Ese agosto de 2021, lo pasé completo en casa de mi papá, muy cerca de Atzcapotzalco. No sé si fue más casualidad que otra cosa, pero cuando abrí el libro de Rivera Garza iba en una combi que atraviesa el barrio chintololo, habitando, 31 años más tarde, las mismas calles que Liliana. Casi todas las mañanas agarraba la combi que llega a Aquiles Serdán, y por las noches cuando volvía de deambular por las calles de mi querencia en busca de fuerza, en busca de mí misma, con ese impulso de quien desesperadamente intenta recordar quién es a fuerza de (re)descubrir quién ha sido, agarraba un taxi en Tezozomoc, a tan solo una cuadra del lugar en el que Liliana Rivera Garza fue víctima de feminicidio. En mis manos el libro escrito por su hermana tres décadas más tarde, era como un amuleto, una brújula, un conjuro contra la violencia.

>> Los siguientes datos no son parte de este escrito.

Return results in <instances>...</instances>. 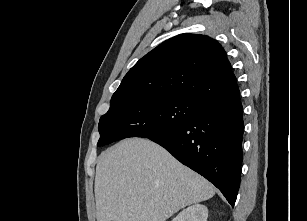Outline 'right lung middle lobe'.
<instances>
[{
	"label": "right lung middle lobe",
	"mask_w": 307,
	"mask_h": 221,
	"mask_svg": "<svg viewBox=\"0 0 307 221\" xmlns=\"http://www.w3.org/2000/svg\"><path fill=\"white\" fill-rule=\"evenodd\" d=\"M202 106L184 99L139 96L110 105L101 116L97 146L127 137L149 138L169 132L190 121Z\"/></svg>",
	"instance_id": "right-lung-middle-lobe-1"
}]
</instances>
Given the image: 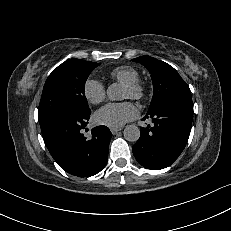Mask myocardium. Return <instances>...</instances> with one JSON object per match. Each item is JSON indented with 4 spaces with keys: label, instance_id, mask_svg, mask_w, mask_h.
Instances as JSON below:
<instances>
[{
    "label": "myocardium",
    "instance_id": "1",
    "mask_svg": "<svg viewBox=\"0 0 231 231\" xmlns=\"http://www.w3.org/2000/svg\"><path fill=\"white\" fill-rule=\"evenodd\" d=\"M125 87L128 88V90L130 91L131 99L139 101L144 98L146 88L141 82L136 81V82L128 83L125 84Z\"/></svg>",
    "mask_w": 231,
    "mask_h": 231
}]
</instances>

Nunca olvidaré aquél verano en el que (re)aprendí a sacar la voz y nunca olvidaré que en los trayectos del metro a casa de mi papá, atravesando Azcapotzalco, Liliana Rivera Garza me acompañaba.

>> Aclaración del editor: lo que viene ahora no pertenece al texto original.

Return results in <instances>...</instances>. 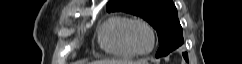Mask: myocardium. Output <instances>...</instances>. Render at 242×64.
I'll list each match as a JSON object with an SVG mask.
<instances>
[{
  "mask_svg": "<svg viewBox=\"0 0 242 64\" xmlns=\"http://www.w3.org/2000/svg\"><path fill=\"white\" fill-rule=\"evenodd\" d=\"M137 24H142L145 27H147V29L150 31V34H151V37H152V46H151V48L149 50H147V51H144V52L139 51L135 47V45H134V43L132 41V37H131V31H132L133 27L135 25H137ZM125 39H126V42H127L128 46H129V48L136 55H140V56H145V55L150 54L154 50V48L156 46V42H157V36H156V31H155L154 27L152 26V24L150 22H148L147 20H145L143 18H135V19H132L129 22V24H128L126 30H125Z\"/></svg>",
  "mask_w": 242,
  "mask_h": 64,
  "instance_id": "1",
  "label": "myocardium"
}]
</instances>
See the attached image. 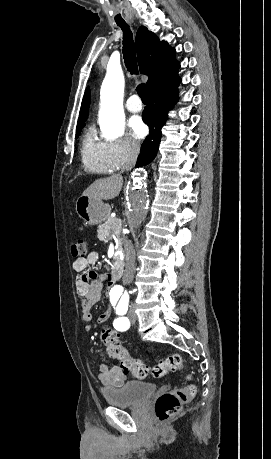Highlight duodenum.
Segmentation results:
<instances>
[{"mask_svg": "<svg viewBox=\"0 0 271 459\" xmlns=\"http://www.w3.org/2000/svg\"><path fill=\"white\" fill-rule=\"evenodd\" d=\"M124 272V266L122 262L117 261L111 271L110 279L112 282H117L122 278Z\"/></svg>", "mask_w": 271, "mask_h": 459, "instance_id": "obj_1", "label": "duodenum"}]
</instances>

Cuatro años después, en una sala de teatro de Madrid y rodeada de cuatro amigas mexicanas, me reencontré con Cristina Rivera Garza en la voz de Cecilia Suárez. En su cuerpo, sus manos, sus gestos, sus miradas está el grito de la escritora: ¡justicia! La actriz mexicana es, con uno de los monólogos más apabullantes que he visto en mi vida, una médium que presta su cuerpo para que salga la voz de la escritora. Porque si en el libro sentí que leía constantemente a Liliana, en donde lo ocupa todo; en la adaptación teatral, es Cristina quien abarca el escenario por completo. El dolor de Cristina, la memoria de Cristina, los recuerdos de Cristina, la lucha de Cristina contra un sistema judicial cómplice y por ello también feminicida.

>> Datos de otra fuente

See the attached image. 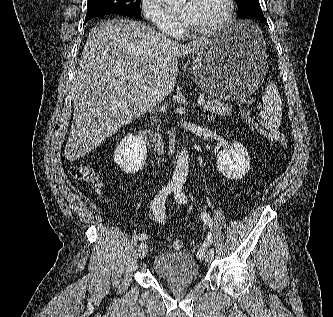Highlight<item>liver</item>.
<instances>
[{
  "mask_svg": "<svg viewBox=\"0 0 333 317\" xmlns=\"http://www.w3.org/2000/svg\"><path fill=\"white\" fill-rule=\"evenodd\" d=\"M206 38L180 44L128 19L95 26L73 78L74 114L65 158H82L163 101L176 84L177 57L197 53Z\"/></svg>",
  "mask_w": 333,
  "mask_h": 317,
  "instance_id": "6515ba94",
  "label": "liver"
}]
</instances>
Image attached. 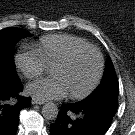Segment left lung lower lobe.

El escenario en el que se cuenta la historia son cajas de cartón. Son las cajas llenas de recuerdos en casa de los padres de Liliana, cajas que contienen la historia de dos hermanas separadas por la violencia machista; pero también son las miles de cajas en las que se guardan los expedientes de las mujeres víctimas de feminicidio en México. Cajas y cajas y cajas en las que se resguarda de mala manera las vidas de miles de Lilianas. Expedientes imposibles de encontrar en kilómetros de papel que separan la impunidad de la justicia.
Sobre esas cajas, Cecilia Suárez es durante una hora y quince minutos, todas y cada una de las mujeres, activistas, y familiares, que en México luchan por justicia. “Hace 35 años no teníamos un lenguaje para nombrarlo”, dice casi al inicio de la puesta en escena. Hoy, hemos logrado entre muchas construir ese lenguaje que nombra las violencias. Los feminismos han ido elaborando un campo semántico común para entender y, como dice Emanuela Borzzachiello, atender la violencia.
No sabemos si Liliana estaría viva hoy si en 1990 hubiésemos tenido las palabras para nombrar el maltrato, el miedo y el abuso; pero lo que sí sabemos, es que nuestro salvavidas está en no sentirnos solas, en sabernos juntas. En la plena confianza de que nuestras amigas nos dirán alto y claro que, de la violencia salimos todas juntas. Con la misma claridad que Cecilia Suárez grita libertad en el escenario o Cristina Rivera Garza busca a su hermana en el agua.